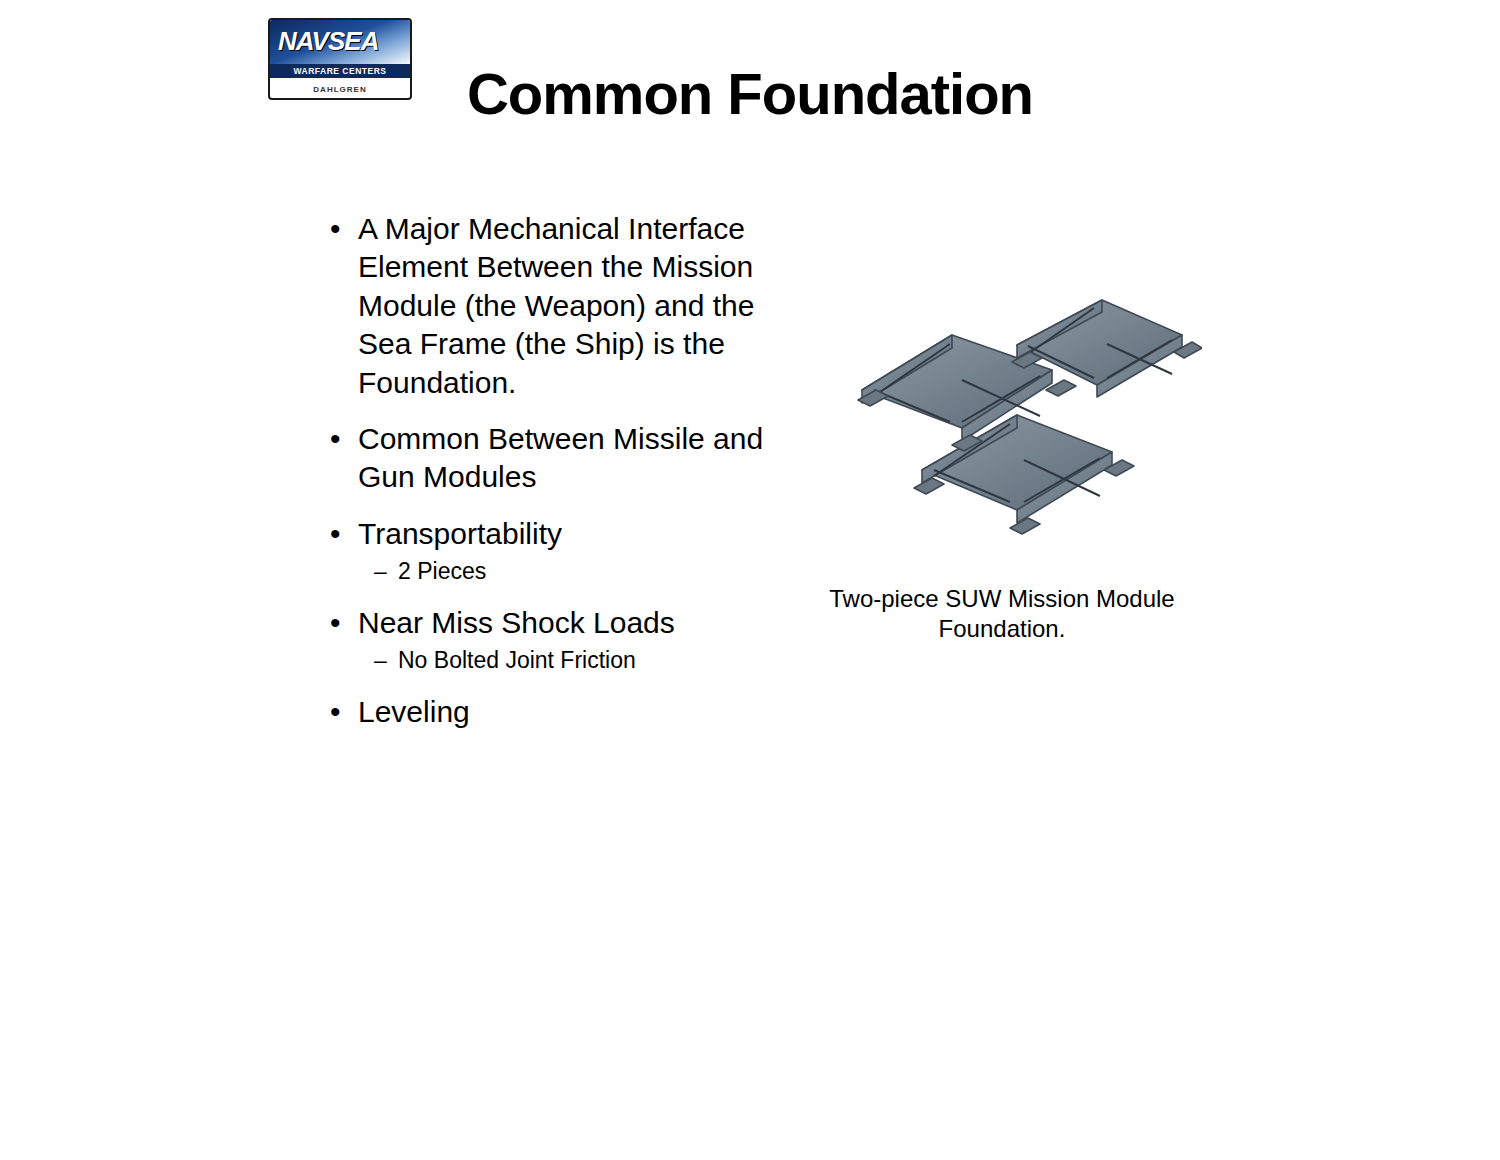NAVSEA
WARFARE CENTERS
DAHLGREN
Common Foundation
A Major Mechanical Interface Element Between the Mission Module (the Weapon) and the Sea Frame (the Ship) is the Foundation.
Common Between Missile and Gun Modules
Transportability
2 Pieces
Near Miss Shock Loads
No Bolted Joint Friction
Leveling
Two-piece SUW Mission Module Foundation.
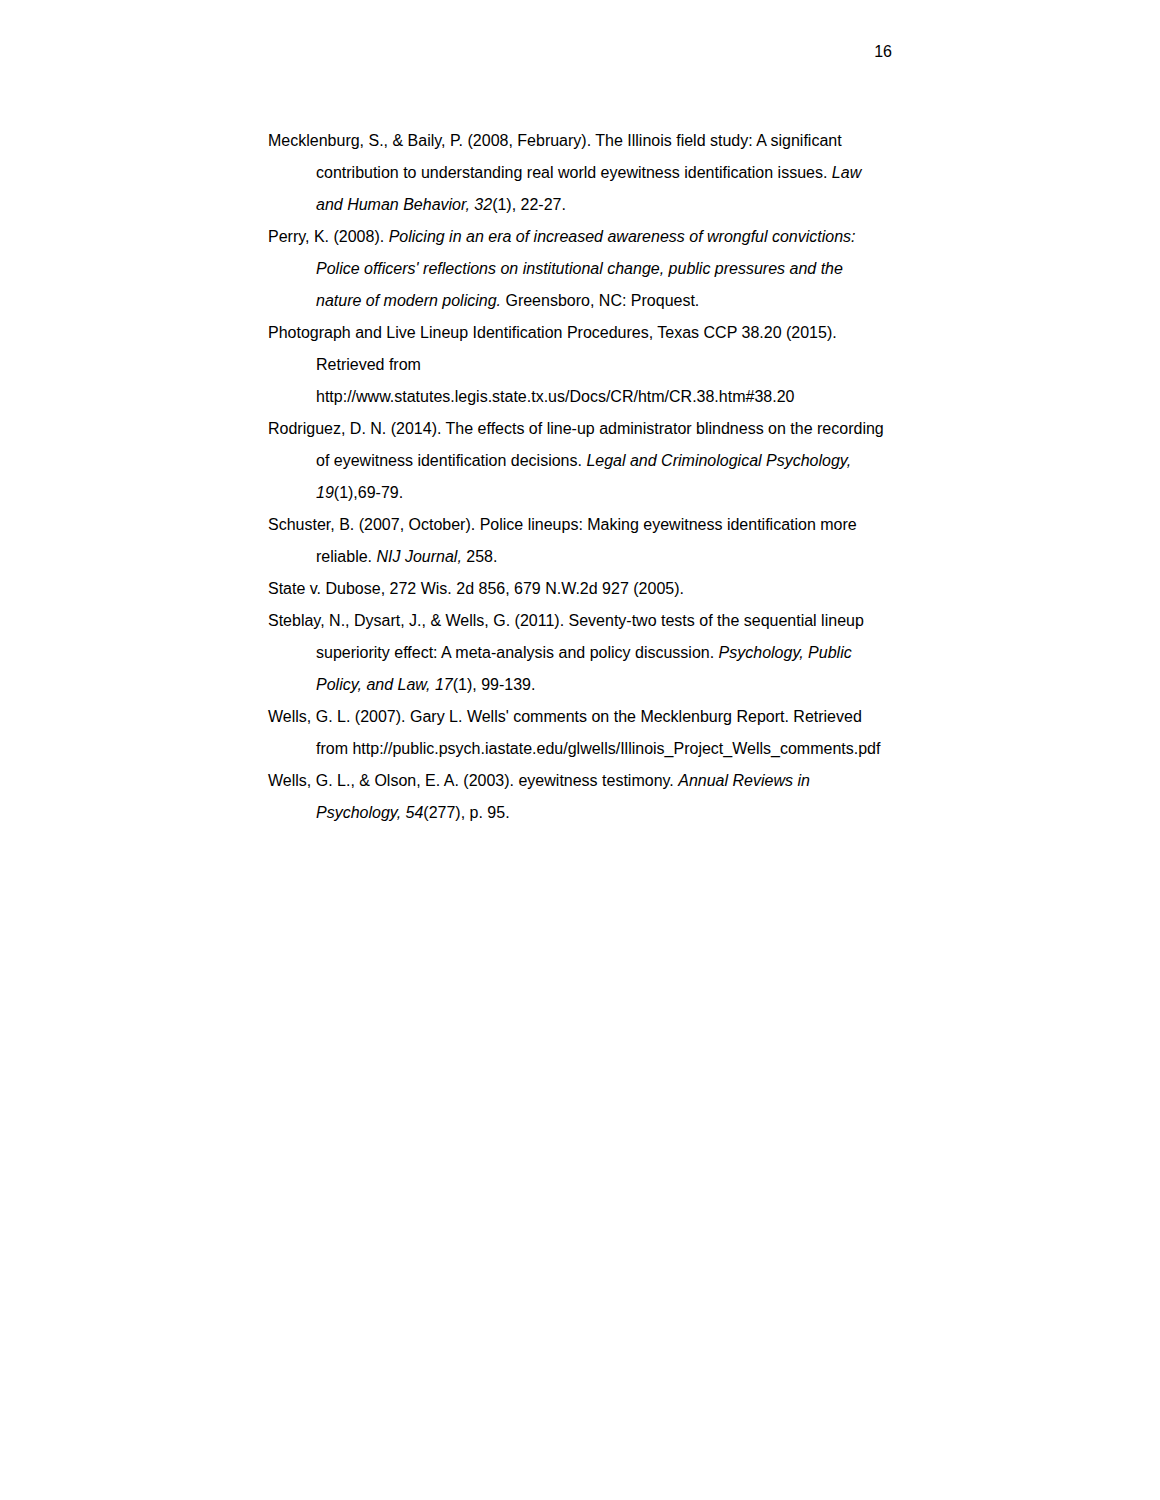16
Mecklenburg, S., & Baily, P. (2008, February). The Illinois field study: A significant contribution to understanding real world eyewitness identification issues. Law and Human Behavior, 32(1), 22-27.
Perry, K. (2008). Policing in an era of increased awareness of wrongful convictions: Police officers' reflections on institutional change, public pressures and the nature of modern policing. Greensboro, NC: Proquest.
Photograph and Live Lineup Identification Procedures, Texas CCP 38.20 (2015). Retrieved from http://www.statutes.legis.state.tx.us/Docs/CR/htm/CR.38.htm#38.20
Rodriguez, D. N. (2014). The effects of line-up administrator blindness on the recording of eyewitness identification decisions. Legal and Criminological Psychology, 19(1),69-79.
Schuster, B. (2007, October). Police lineups: Making eyewitness identification more reliable. NIJ Journal, 258.
State v. Dubose, 272 Wis. 2d 856, 679 N.W.2d 927 (2005).
Steblay, N., Dysart, J., & Wells, G. (2011). Seventy-two tests of the sequential lineup superiority effect: A meta-analysis and policy discussion. Psychology, Public Policy, and Law, 17(1), 99-139.
Wells, G. L. (2007). Gary L. Wells' comments on the Mecklenburg Report. Retrieved from http://public.psych.iastate.edu/glwells/Illinois_Project_Wells_comments.pdf
Wells, G. L., & Olson, E. A. (2003). eyewitness testimony. Annual Reviews in Psychology, 54(277), p. 95.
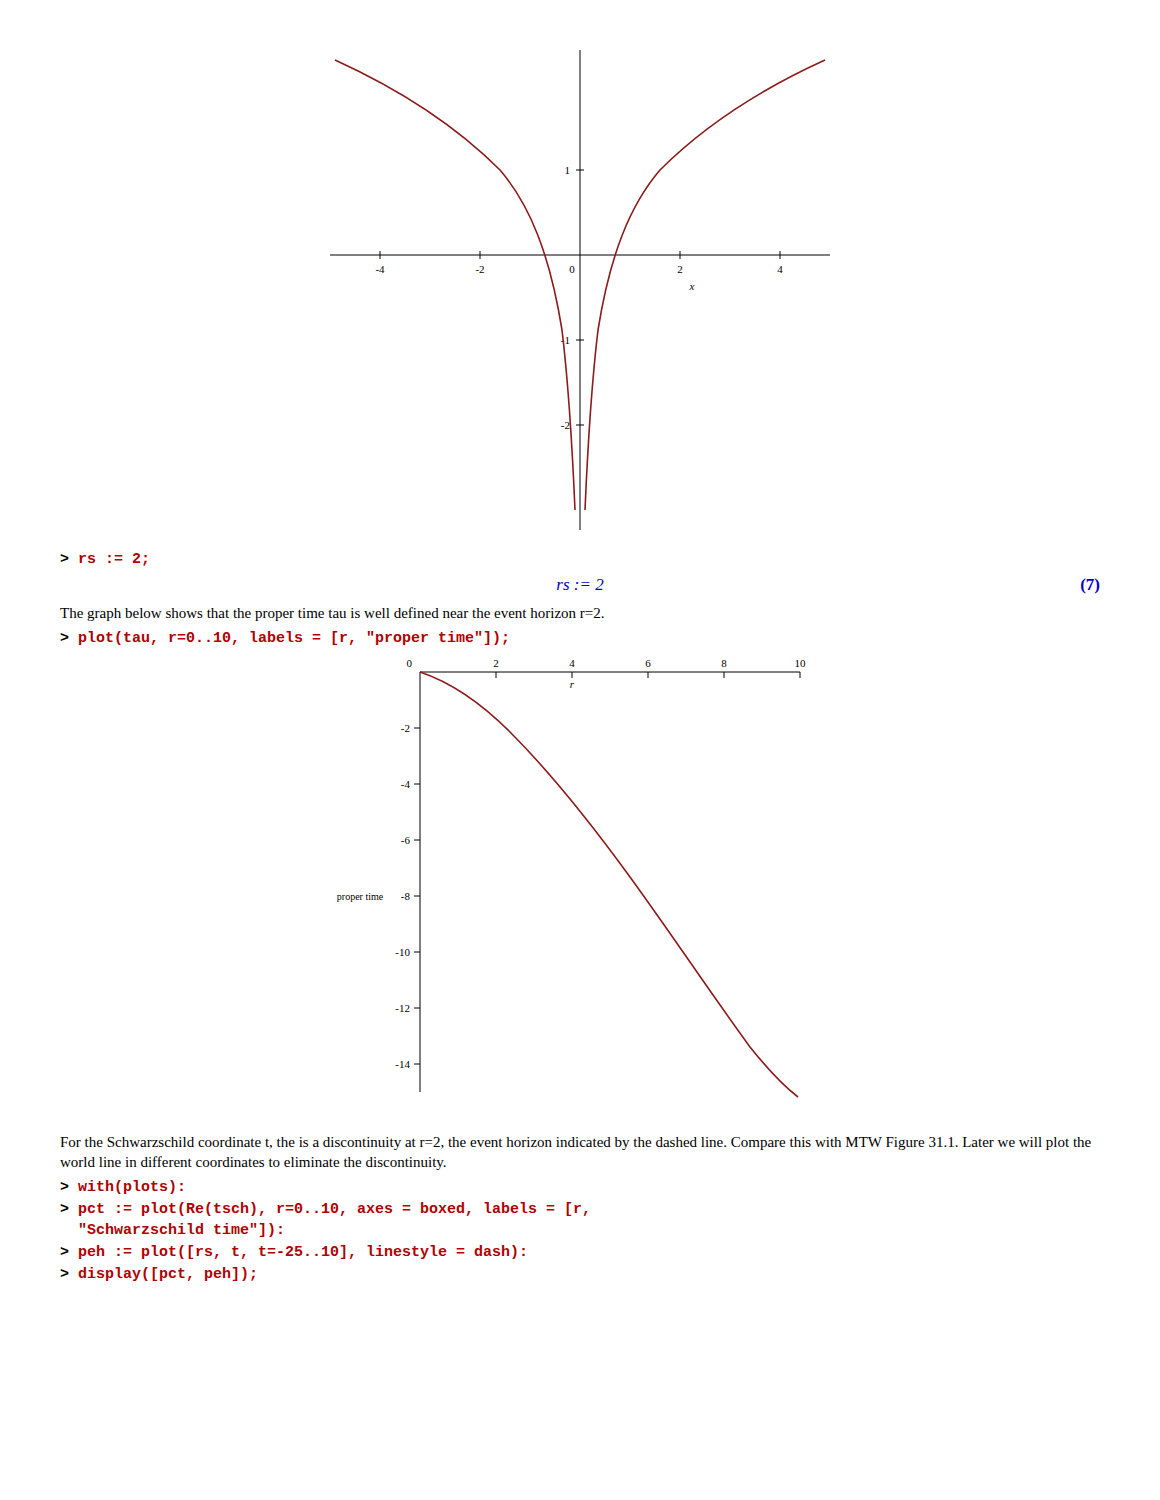-4 -2 0 2 4 x 1 -1 -2
> rs := 2;
rs := 2(7)
The graph below shows that the proper time tau is well defined near the event horizon r=2.
> plot(tau, r=0..10, labels = [r, "proper time"]);
2 4 6 8 10 0 r -2 -4 -6 -8 -10 -12 -14 proper time
For the Schwarzschild coordinate t, the is a discontinuity at r=2, the event horizon indicated by the dashed line. Compare this with MTW Figure 31.1. Later we will plot the world line in different coordinates to eliminate the discontinuity.
> with(plots):
> pct := plot(Re(tsch), r=0..10, axes = boxed, labels = [r, "Schwarzschild time"]):
> peh := plot([rs, t, t=-25..10], linestyle = dash):
> display([pct, peh]);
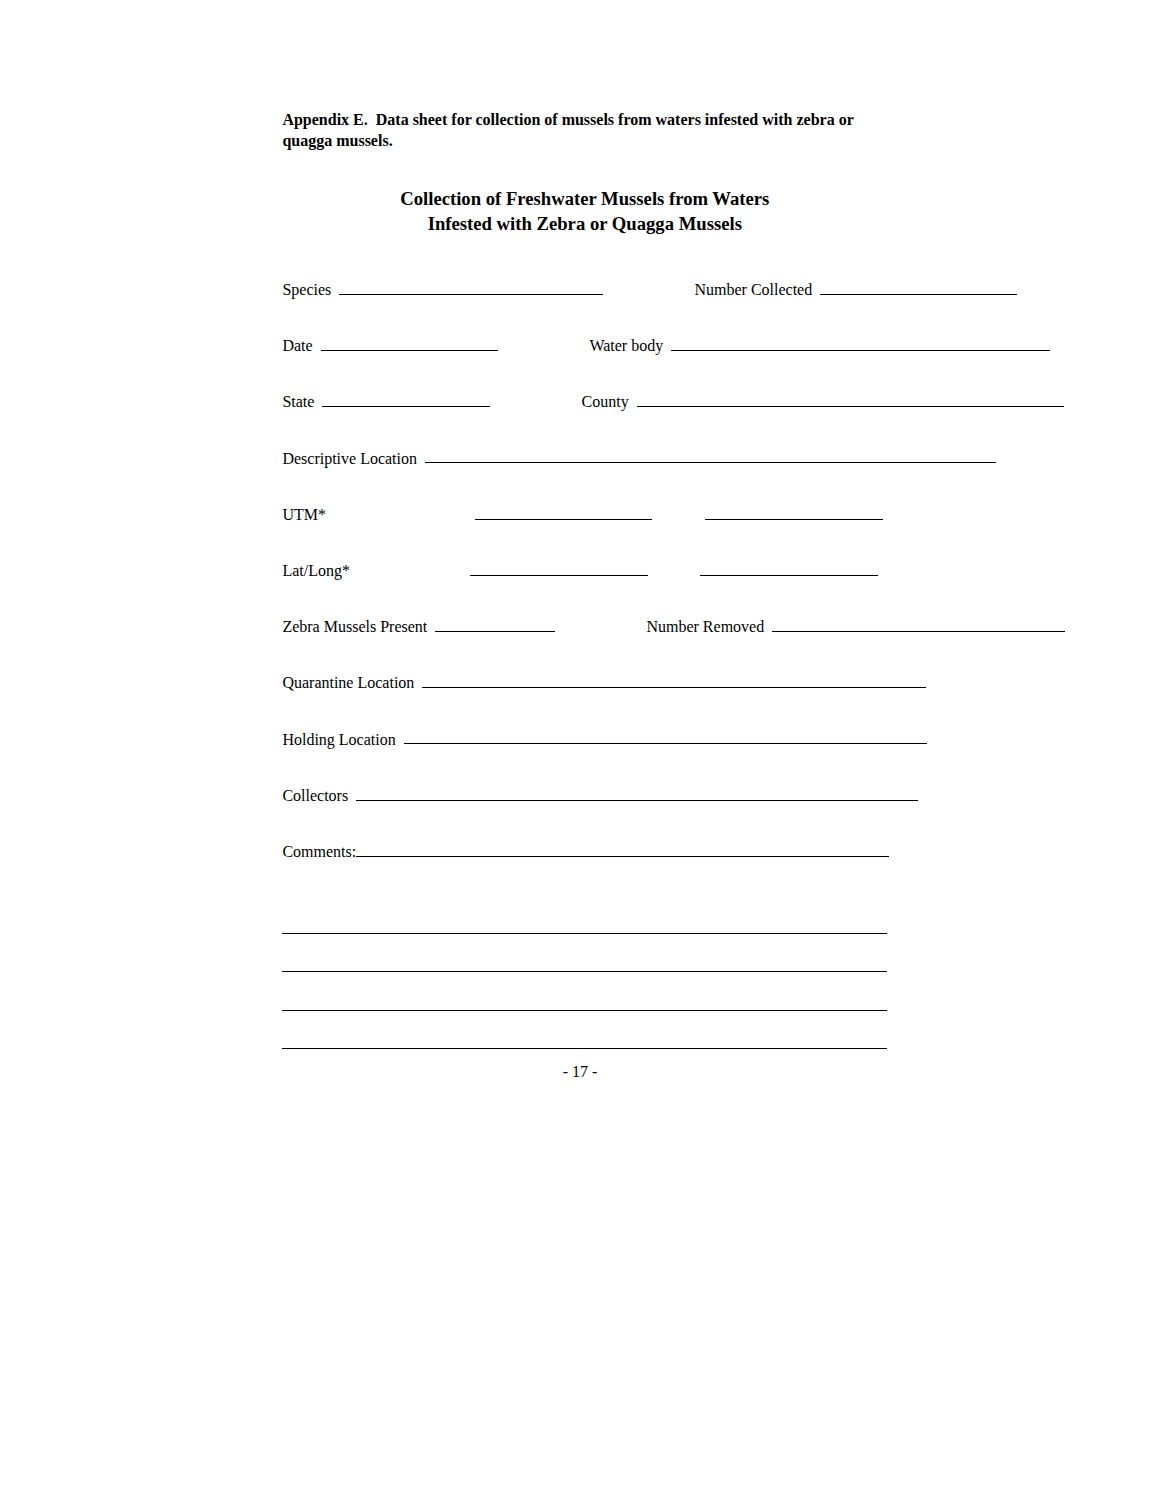Appendix E. Data sheet for collection of mussels from waters infested with zebra or quagga mussels.
Collection of Freshwater Mussels from Waters
Infested with Zebra or Quagga Mussels
Species Number Collected
Date Water body
State County
Descriptive Location
UTM*
Lat/Long*
Zebra Mussels Present Number Removed
Quarantine Location
Holding Location
Collectors
Comments:
- 17 -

....

Work to complete: Copy the records word for word, leaving no picture in the copy.

Answer for this exercise:
NAVSEA
WARFARE CENTERS
DAHLGREN
Common Foundation
A Major Mechanical Interface Element Between the Mission Module (the Weapon) and the Sea Frame (the Ship) is the Foundation.
Common Between Missile and Gun Modules
Transportability
2 Pieces
Near Miss Shock Loads
No Bolted Joint Friction
Leveling
Two-piece SUW Mission Module Foundation.
16
Mecklenburg, S., & Baily, P. (2008, February). The Illinois field study: A significant contribution to understanding real world eyewitness identification issues. Law and Human Behavior, 32(1), 22-27.
Perry, K. (2008). Policing in an era of increased awareness of wrongful convictions: Police officers' reflections on institutional change, public pressures and the nature of modern policing. Greensboro, NC: Proquest.
Photograph and Live Lineup Identification Procedures, Texas CCP 38.20 (2015). Retrieved from http://www.statutes.legis.state.tx.us/Docs/CR/htm/CR.38.htm#38.20
Rodriguez, D. N. (2014). The effects of line-up administrator blindness on the recording of eyewitness identification decisions. Legal and Criminological Psychology, 19(1),69-79.
Schuster, B. (2007, October). Police lineups: Making eyewitness identification more reliable. NIJ Journal, 258.
State v. Dubose, 272 Wis. 2d 856, 679 N.W.2d 927 (2005).
Steblay, N., Dysart, J., & Wells, G. (2011). Seventy-two tests of the sequential lineup superiority effect: A meta-analysis and policy discussion. Psychology, Public Policy, and Law, 17(1), 99-139.
Wells, G. L. (2007). Gary L. Wells' comments on the Mecklenburg Report. Retrieved from http://public.psych.iastate.edu/glwells/Illinois_Project_Wells_comments.pdf
Wells, G. L., & Olson, E. A. (2003). eyewitness testimony. Annual Reviews in Psychology, 54(277), p. 95.
-4 -2 0 2 4 x 1 -1 -2
> rs := 2;
rs := 2(7)
The graph below shows that the proper time tau is well defined near the event horizon r=2.
> plot(tau, r=0..10, labels = [r, "proper time"]);
2 4 6 8 10 0 r -2 -4 -6 -8 -10 -12 -14 proper time
For the Schwarzschild coordinate t, the is a discontinuity at r=2, the event horizon indicated by the dashed line. Compare this with MTW Figure 31.1. Later we will plot the world line in different coordinates to eliminate the discontinuity.
> with(plots):
> pct := plot(Re(tsch), r=0..10, axes = boxed, labels = [r, "Schwarzschild time"]):
> peh := plot([rs, t, t=-25..10], linestyle = dash):
> display([pct, peh]);
Appendix E. Data sheet for collection of mussels from waters infested with zebra or quagga mussels.
Collection of Freshwater Mussels from Waters
Infested with Zebra or Quagga Mussels
Species Number Collected
Date Water body
State County
Descriptive Location
UTM*
Lat/Long*
Zebra Mussels Present Number Removed
Quarantine Location
Holding Location
Collectors
Comments:
- 17 -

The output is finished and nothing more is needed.